Alia akhirnya menautkan jemarinya di atas meja, lalu berbicara dengan nada lebih serius. “Baiklah. Akan aku ceritakan. Zane dan Mico sebenarnya adalah saudara sepupu. Mereka tidak terlalu dekat seperti yang terlihat sekarang. Justru dulu mereka sempat saling menjauh karena perang perusahaan orang tua mereka. Perseteruan itu membuat perusahaan keluarga Mico hampir bangkrut. Untungnya, beberapa perusahaan kecil menyelamatkan mereka lewat pembagian saham, jadi perusahaannya tidak benar-benar runtuh. Sejak saat itu, hubungan mereka retak.”
Lesham mendengarkan tanpa berkedip, berusaha menyerap semua informasi baru itu.
“Lalu, datanglah kau, Lesham,” lanjut Alia, tatapannya lurus. “Semua orang tahu kau selalu mengejar cinta Zane, meski kenyataannya Zane sudah menjalin hubungan dengan Alia. Mico, yang tahu betapa kerasnya hidupmu di sekolah karena bullying, memilih untuk mendekatimu.
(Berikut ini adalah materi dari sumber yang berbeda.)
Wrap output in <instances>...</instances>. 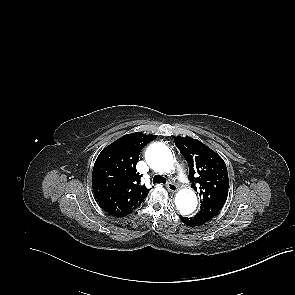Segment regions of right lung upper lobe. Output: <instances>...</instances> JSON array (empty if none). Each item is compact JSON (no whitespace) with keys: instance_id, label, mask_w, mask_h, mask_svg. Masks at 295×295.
I'll list each match as a JSON object with an SVG mask.
<instances>
[{"instance_id":"right-lung-upper-lobe-1","label":"right lung upper lobe","mask_w":295,"mask_h":295,"mask_svg":"<svg viewBox=\"0 0 295 295\" xmlns=\"http://www.w3.org/2000/svg\"><path fill=\"white\" fill-rule=\"evenodd\" d=\"M156 136L131 133L122 136L97 157L92 187L101 207L116 217H124L135 210L149 193L141 184L136 164L141 149Z\"/></svg>"}]
</instances>
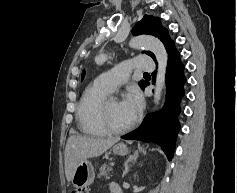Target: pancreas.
<instances>
[{
    "instance_id": "obj_1",
    "label": "pancreas",
    "mask_w": 237,
    "mask_h": 193,
    "mask_svg": "<svg viewBox=\"0 0 237 193\" xmlns=\"http://www.w3.org/2000/svg\"><path fill=\"white\" fill-rule=\"evenodd\" d=\"M108 171H111V167L108 164H103L99 168L98 178H101L102 176H107Z\"/></svg>"
}]
</instances>
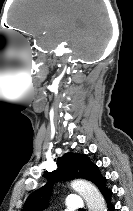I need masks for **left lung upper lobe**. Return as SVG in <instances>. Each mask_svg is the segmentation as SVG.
Here are the masks:
<instances>
[{
    "label": "left lung upper lobe",
    "instance_id": "obj_1",
    "mask_svg": "<svg viewBox=\"0 0 133 211\" xmlns=\"http://www.w3.org/2000/svg\"><path fill=\"white\" fill-rule=\"evenodd\" d=\"M57 169L47 172L48 182L27 198L22 211H43L48 207L53 185L57 181L84 178L94 183L100 191L106 188V178L98 167L84 154L66 153L57 159Z\"/></svg>",
    "mask_w": 133,
    "mask_h": 211
}]
</instances>
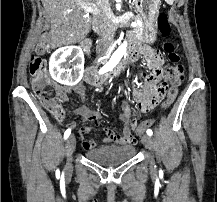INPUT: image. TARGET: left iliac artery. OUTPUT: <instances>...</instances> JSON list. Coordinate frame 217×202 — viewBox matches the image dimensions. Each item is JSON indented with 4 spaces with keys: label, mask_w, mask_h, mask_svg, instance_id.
I'll return each mask as SVG.
<instances>
[{
    "label": "left iliac artery",
    "mask_w": 217,
    "mask_h": 202,
    "mask_svg": "<svg viewBox=\"0 0 217 202\" xmlns=\"http://www.w3.org/2000/svg\"><path fill=\"white\" fill-rule=\"evenodd\" d=\"M146 133H147L149 136H152V134H153V132H152L151 129H148V130L146 131Z\"/></svg>",
    "instance_id": "1"
}]
</instances>
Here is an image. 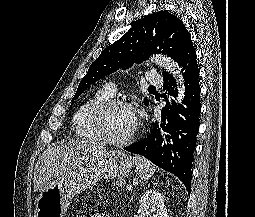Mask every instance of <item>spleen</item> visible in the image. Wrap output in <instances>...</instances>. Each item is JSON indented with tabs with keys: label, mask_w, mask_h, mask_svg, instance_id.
Listing matches in <instances>:
<instances>
[{
	"label": "spleen",
	"mask_w": 255,
	"mask_h": 217,
	"mask_svg": "<svg viewBox=\"0 0 255 217\" xmlns=\"http://www.w3.org/2000/svg\"><path fill=\"white\" fill-rule=\"evenodd\" d=\"M132 160L141 180H147L154 174L155 167L146 158L142 156H134Z\"/></svg>",
	"instance_id": "spleen-1"
}]
</instances>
Dia ingin menenangkan hidupmu.”
Lesham terdiam, seolah ada bagian hatinya yang merasa asing dengan kisah itu.
“Kalau begitu… kenapa sekarang mereka tampak begitu dekat? Bukannya dulu kau bilang mereka tidak akur?” tanyanya lagi, nada suaranya kali ini dipenuhi rasa penasaran yang lebih kuat.
Alia mengangkat bahunya ringan. “Kau pikir mereka menjauh karena dirimu? Tidak, Lesham. Mereka terpisah karena perintah orang tua mereka. Itu semua hanya urusan keluarga yang akhirnya menyeret nama mereka. Namun, sepertinya mereka berdua memutuskan untuk melawan aturan itu. Di sekolah, mereka terlihat akrab, meski aku tidak tahu bagaimana sebenarnya hubungan mereka di luar sekolah.”
Lesham terdiam lama, matanya menerawang kosong, lalu berdiri dengan kedua tangan terlipat di dada. “Jadi… Zane dan Mico ternyata sepupu. Mereka pernah tidak akur karena konflik keluarga. Lalu, apa hubungannya denganku? Kalau mereka tidak suka padaku, kenapa sekarang mereka justru selalu muncul di hadapanku? Kenapa mereka terus memaksa agar aku mengingat mereka?”
Ucapan itu meluncur begitu saja dari mulut Lesham, disertai ekspresi wajah penuh kebingungan. Ia berjalan mondar-mandir, menatap lantai seolah mencari jawaban yang belum juga ditemukan.